▶ **WORK TO COMPLETE**: Please print the data again exactly as given.

▶ **SUPPLIED RECORDS**:
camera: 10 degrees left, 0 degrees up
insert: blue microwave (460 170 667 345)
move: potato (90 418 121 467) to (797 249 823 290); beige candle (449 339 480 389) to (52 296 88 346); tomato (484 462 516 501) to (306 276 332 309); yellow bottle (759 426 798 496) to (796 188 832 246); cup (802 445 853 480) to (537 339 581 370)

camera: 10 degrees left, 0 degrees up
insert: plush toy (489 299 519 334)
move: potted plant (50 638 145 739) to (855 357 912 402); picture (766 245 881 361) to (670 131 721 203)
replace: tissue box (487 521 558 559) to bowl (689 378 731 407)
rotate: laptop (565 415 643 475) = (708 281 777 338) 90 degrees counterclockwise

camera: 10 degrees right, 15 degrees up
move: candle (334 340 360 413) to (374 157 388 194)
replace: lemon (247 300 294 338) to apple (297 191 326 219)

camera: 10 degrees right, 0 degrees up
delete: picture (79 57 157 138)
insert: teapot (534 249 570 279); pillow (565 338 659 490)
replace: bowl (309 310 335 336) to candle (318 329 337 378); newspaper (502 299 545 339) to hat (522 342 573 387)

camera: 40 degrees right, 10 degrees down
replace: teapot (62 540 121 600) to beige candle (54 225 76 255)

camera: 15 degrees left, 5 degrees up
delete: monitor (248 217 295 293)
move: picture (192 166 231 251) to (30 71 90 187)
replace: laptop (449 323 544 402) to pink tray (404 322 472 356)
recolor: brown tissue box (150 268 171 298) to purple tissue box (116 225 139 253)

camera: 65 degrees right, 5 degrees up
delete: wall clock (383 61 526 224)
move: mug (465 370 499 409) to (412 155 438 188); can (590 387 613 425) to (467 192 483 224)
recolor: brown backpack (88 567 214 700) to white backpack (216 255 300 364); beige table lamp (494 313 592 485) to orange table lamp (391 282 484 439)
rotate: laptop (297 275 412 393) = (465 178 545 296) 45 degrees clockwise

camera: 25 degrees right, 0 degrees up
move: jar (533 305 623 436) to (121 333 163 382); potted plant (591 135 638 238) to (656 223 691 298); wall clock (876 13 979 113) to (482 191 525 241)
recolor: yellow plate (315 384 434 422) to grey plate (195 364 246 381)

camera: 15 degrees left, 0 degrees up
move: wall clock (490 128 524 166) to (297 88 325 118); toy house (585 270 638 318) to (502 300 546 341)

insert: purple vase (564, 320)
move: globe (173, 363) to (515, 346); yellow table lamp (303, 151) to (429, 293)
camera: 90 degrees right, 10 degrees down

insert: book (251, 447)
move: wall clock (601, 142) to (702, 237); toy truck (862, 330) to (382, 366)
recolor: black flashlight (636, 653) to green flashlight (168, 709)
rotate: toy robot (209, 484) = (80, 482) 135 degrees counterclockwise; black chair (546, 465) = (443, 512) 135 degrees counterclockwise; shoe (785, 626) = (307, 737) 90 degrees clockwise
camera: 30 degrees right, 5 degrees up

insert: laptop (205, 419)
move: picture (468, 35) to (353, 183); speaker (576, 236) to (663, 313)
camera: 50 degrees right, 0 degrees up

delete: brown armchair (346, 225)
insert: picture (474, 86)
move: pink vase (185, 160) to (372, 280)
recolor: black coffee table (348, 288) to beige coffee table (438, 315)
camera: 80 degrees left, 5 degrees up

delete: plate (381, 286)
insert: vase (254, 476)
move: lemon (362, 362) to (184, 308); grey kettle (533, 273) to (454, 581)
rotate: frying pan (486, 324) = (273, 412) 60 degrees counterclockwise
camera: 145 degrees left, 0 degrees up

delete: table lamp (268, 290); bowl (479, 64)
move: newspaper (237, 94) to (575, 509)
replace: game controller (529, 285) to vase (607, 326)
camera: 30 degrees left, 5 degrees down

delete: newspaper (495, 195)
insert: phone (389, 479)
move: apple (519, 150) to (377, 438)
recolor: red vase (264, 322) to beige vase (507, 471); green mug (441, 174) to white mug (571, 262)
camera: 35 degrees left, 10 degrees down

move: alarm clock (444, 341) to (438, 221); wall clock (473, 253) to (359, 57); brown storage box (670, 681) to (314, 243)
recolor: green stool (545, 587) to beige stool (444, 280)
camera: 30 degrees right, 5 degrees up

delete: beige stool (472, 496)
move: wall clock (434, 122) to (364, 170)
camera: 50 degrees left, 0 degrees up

▶ **RESPONSE**:
camera: 10 degrees left, 0 degrees up
insert: blue microwave (460 170 667 345)
move: potato (90 418 121 467) to (797 249 823 290); beige candle (449 339 480 389) to (52 296 88 346); tomato (484 462 516 501) to (306 276 332 309); yellow bottle (759 426 798 496) to (796 188 832 246); cup (802 445 853 480) to (537 339 581 370)

camera: 10 degrees left, 0 degrees up
insert: plush toy (489 299 519 334)
move: potted plant (50 638 145 739) to (855 357 912 402); picture (766 245 881 361) to (670 131 721 203)
replace: tissue box (487 521 558 559) to bowl (689 378 731 407)
rotate: laptop (565 415 643 475) = (708 281 777 338) 90 degrees counterclockwise

camera: 10 degrees right, 15 degrees up
move: candle (334 340 360 413) to (374 157 388 194)
replace: lemon (247 300 294 338) to apple (297 191 326 219)

camera: 10 degrees right, 0 degrees up
delete: picture (79 57 157 138)
insert: teapot (534 249 570 279); pillow (565 338 659 490)
replace: bowl (309 310 335 336) to candle (318 329 337 378); newspaper (502 299 545 339) to hat (522 342 573 387)

camera: 40 degrees right, 10 degrees down
replace: teapot (62 540 121 600) to beige candle (54 225 76 255)

camera: 15 degrees left, 5 degrees up
delete: monitor (248 217 295 293)
move: picture (192 166 231 251) to (30 71 90 187)
replace: laptop (449 323 544 402) to pink tray (404 322 472 356)
recolor: brown tissue box (150 268 171 298) to purple tissue box (116 225 139 253)

camera: 65 degrees right, 5 degrees up
delete: wall clock (383 61 526 224)
move: mug (465 370 499 409) to (412 155 438 188); can (590 387 613 425) to (467 192 483 224)
recolor: brown backpack (88 567 214 700) to white backpack (216 255 300 364); beige table lamp (494 313 592 485) to orange table lamp (391 282 484 439)
rotate: laptop (297 275 412 393) = (465 178 545 296) 45 degrees clockwise

camera: 25 degrees right, 0 degrees up
move: jar (533 305 623 436) to (121 333 163 382); potted plant (591 135 638 238) to (656 223 691 298); wall clock (876 13 979 113) to (482 191 525 241)
recolor: yellow plate (315 384 434 422) to grey plate (195 364 246 381)

camera: 15 degrees left, 0 degrees up
move: wall clock (490 128 524 166) to (297 88 325 118); toy house (585 270 638 318) to (502 300 546 341)

insert: purple vase (564, 320)
move: globe (173, 363) to (515, 346); yellow table lamp (303, 151) to (429, 293)
camera: 90 degrees right, 10 degrees down

insert: book (251, 447)
move: wall clock (601, 142) to (702, 237); toy truck (862, 330) to (382, 366)
recolor: black flashlight (636, 653) to green flashlight (168, 709)
rotate: toy robot (209, 484) = (80, 482) 135 degrees counterclockwise; black chair (546, 465) = (443, 512) 135 degrees counterclockwise; shoe (785, 626) = (307, 737) 90 degrees clockwise
camera: 30 degrees right, 5 degrees up

insert: laptop (205, 419)
move: picture (468, 35) to (353, 183); speaker (576, 236) to (663, 313)
camera: 50 degrees right, 0 degrees up

delete: brown armchair (346, 225)
insert: picture (474, 86)
move: pink vase (185, 160) to (372, 280)
recolor: black coffee table (348, 288) to beige coffee table (438, 315)
camera: 80 degrees left, 5 degrees up

delete: plate (381, 286)
insert: vase (254, 476)
move: lemon (362, 362) to (184, 308); grey kettle (533, 273) to (454, 581)
rotate: frying pan (486, 324) = (273, 412) 60 degrees counterclockwise
camera: 145 degrees left, 0 degrees up

delete: table lamp (268, 290); bowl (479, 64)
move: newspaper (237, 94) to (575, 509)
replace: game controller (529, 285) to vase (607, 326)
camera: 30 degrees left, 5 degrees down

delete: newspaper (495, 195)
insert: phone (389, 479)
move: apple (519, 150) to (377, 438)
recolor: red vase (264, 322) to beige vase (507, 471); green mug (441, 174) to white mug (571, 262)
camera: 35 degrees left, 10 degrees down

move: alarm clock (444, 341) to (438, 221); wall clock (473, 253) to (359, 57); brown storage box (670, 681) to (314, 243)
recolor: green stool (545, 587) to beige stool (444, 280)
camera: 30 degrees right, 5 degrees up

delete: beige stool (472, 496)
move: wall clock (434, 122) to (364, 170)
camera: 50 degrees left, 0 degrees up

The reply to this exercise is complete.